Oggi viviamo in modo ultra accelerato. Tutto deve essere eseguito ed esperito molto velocemente, ogni indugio, ogni rallentamento, ogni attività costante sono sentiti come una insensata perdita di tempo. Velocizziamo tutte le esperienze, perché ormai la vita intera è pensata nel modo del capitale. Taylorismo e toyotismo pensavamo fossero modi organizzativi della produzione, ma di fatto si sono rilevate forme di vita integrali ed esclusive, aggressive a livello globale, ben al di là dei confini della vecchia e scomparsa città-fabbrica, dal fast-food universale allo smartphone che portiamo sempre con noi.


Ma perché tutta questa fretta? Velocizzare significa capitalizzare, nel senso abietto e manipolatorio per cui correndo da un prodotto all’altro consumiamo semplicemente di più, e dunque vivendo velocemente e senza staccare mai, creiamo semplicemente e continuamente, certo anche inconsapevolmente, più profitti. La distruzione della durata, come già aveva capito Schumpeter, è la chiave del dinamismo del capitale.
La tradizione religiosa cercava la salvezza promettendo un superamento escatologico del tempo, e nutrendo l’immaginazione con il modello della vita eterna; almeno le contraddizioni e le sofferenze quotidiane reali potevano essere denunciate e combattute all’insegna di un principio speranza, all’insegna di un’altra realtà e di una abolizione del tempo, la cui utopia paradisiaca poteva anche alimentare una prassi critica contro la miseria della storia. Certo, anche su questo versante la speranza restava comunque connessa e soggiogata all’affermazione di gerarchie e autorità oppressive, e l’energia simbolica veniva miseramente sublimata.


Nella nostra tarda modernità, invece, la ricerca di salvezza è paradossalmente ricercata nella stessa velocizzazione del tempo, ovvero nella sfrenata rincorsa dei consumi, che ci dispiega sotto gli occhi un interminabile catalogo di possibilità seduttive e evanescenti, e al contempo impedisce la maturazione di ogni immaginazione critica, e con la sua sfrenata successione volatilizza e annienta ogni simbolica alternativa. Alla velocizzazione della produzione, a partire dal just in time toyotista fino all’attuale modello 4.0, ci pensano manager, minacce e macchine, grazie all’automazione e all’informatizzazione sempre più capaci di prescindere autoritariamente dai limiti “produttivi” dell’umano. Ma alla non meno decisiva velocizzazione dei consumi e alla liquidazione di ogni elaborazione alternativa sostanziale ci pensa l’odierno sistema della cultura e della comunicazione, tutto all’insegna di accelerazione, riduzione dei tempi, quantificazione e intrattenimento regressivo.
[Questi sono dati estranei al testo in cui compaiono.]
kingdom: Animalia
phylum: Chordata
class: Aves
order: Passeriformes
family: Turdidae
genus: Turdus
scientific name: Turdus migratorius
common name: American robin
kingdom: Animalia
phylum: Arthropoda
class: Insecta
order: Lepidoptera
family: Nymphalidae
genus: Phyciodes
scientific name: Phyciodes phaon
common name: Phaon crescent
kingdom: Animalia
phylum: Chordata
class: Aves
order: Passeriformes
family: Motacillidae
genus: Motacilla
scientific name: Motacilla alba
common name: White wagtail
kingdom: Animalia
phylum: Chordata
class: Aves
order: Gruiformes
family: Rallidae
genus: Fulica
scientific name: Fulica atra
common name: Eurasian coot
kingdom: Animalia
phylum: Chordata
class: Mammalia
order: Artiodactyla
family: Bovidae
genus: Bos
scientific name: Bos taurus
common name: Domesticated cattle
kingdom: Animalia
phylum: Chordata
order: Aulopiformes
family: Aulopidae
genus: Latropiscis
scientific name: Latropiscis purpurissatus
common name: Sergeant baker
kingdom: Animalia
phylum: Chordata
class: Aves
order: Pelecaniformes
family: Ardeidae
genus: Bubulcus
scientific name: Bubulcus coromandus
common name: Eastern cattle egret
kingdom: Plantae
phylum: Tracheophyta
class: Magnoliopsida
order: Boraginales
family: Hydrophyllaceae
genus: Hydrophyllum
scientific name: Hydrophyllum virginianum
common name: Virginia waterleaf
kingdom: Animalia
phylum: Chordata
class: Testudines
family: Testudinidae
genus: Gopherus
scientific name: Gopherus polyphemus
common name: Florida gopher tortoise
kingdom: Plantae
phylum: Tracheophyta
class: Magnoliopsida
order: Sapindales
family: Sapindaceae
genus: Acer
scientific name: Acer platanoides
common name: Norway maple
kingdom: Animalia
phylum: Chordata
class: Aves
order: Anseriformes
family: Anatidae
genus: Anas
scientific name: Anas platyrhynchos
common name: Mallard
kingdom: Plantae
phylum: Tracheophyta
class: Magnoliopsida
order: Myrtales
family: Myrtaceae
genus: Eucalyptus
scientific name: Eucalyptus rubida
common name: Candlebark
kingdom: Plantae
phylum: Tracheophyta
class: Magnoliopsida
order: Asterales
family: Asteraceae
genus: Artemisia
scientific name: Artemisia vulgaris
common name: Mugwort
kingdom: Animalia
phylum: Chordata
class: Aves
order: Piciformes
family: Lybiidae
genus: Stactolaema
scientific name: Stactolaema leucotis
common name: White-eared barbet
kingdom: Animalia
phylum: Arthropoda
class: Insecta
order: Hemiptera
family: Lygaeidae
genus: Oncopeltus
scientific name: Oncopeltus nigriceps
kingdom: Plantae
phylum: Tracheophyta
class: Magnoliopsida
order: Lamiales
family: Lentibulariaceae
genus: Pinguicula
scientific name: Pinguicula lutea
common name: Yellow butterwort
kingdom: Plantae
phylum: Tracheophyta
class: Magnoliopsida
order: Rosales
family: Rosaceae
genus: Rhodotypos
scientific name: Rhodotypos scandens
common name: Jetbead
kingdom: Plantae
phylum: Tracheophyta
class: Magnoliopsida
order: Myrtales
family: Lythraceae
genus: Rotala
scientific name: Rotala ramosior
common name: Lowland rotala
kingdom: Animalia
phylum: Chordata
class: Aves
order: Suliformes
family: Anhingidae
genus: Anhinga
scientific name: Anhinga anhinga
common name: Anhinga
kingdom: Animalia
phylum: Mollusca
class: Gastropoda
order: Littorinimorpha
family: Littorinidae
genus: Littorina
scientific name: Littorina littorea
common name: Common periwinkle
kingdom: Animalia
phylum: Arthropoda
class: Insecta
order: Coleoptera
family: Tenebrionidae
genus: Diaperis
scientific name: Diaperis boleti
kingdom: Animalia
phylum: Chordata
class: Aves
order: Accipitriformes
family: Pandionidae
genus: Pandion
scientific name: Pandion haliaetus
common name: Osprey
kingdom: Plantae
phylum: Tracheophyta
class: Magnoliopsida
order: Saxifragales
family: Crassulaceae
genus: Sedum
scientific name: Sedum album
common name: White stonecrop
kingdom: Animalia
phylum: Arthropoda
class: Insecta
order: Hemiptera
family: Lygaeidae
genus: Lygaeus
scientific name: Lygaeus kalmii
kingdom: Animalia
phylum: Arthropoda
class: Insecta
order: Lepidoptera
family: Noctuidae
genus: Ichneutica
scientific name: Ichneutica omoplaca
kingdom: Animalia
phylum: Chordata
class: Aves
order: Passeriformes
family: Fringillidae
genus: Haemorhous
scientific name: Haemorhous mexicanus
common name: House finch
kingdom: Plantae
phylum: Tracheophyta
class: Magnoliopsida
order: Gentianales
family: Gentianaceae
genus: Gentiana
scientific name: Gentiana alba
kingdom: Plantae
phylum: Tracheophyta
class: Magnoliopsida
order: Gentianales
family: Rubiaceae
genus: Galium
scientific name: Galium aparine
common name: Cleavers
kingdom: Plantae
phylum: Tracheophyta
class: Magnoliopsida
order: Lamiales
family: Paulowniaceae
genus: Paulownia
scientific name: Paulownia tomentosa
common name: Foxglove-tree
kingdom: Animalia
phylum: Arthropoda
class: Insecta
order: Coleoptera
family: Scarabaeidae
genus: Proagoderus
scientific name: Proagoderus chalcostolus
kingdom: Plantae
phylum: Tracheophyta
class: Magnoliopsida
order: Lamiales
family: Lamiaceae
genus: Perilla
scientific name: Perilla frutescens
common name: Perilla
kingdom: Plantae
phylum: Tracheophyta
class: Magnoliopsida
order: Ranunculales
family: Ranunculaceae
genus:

L’imperativo contemporaneo – ha scritto Alain Badiou – si riduce a questo: “Sii l’ animale umano che sei, pieno di desideri piccoli, e senza nessuna Idea”, ovvero “Vivi senza Idea”. Per questo da quarant’anni si parla di “morte delle ideologie”. Raccogliendo la sua proposta, di fronte a questo paesaggio desolato, segnato da un lato dalle gelide acque asimboliche del consumismo globale, dall’altro dal ritorno reattivo di simboliche autoritarie, resta quale compito, per sfuggire al pessimismo, la creazione di nuove simboliche egualitarie, senza le quali nessuna alternativa politica reale potrà ritrovare slancio.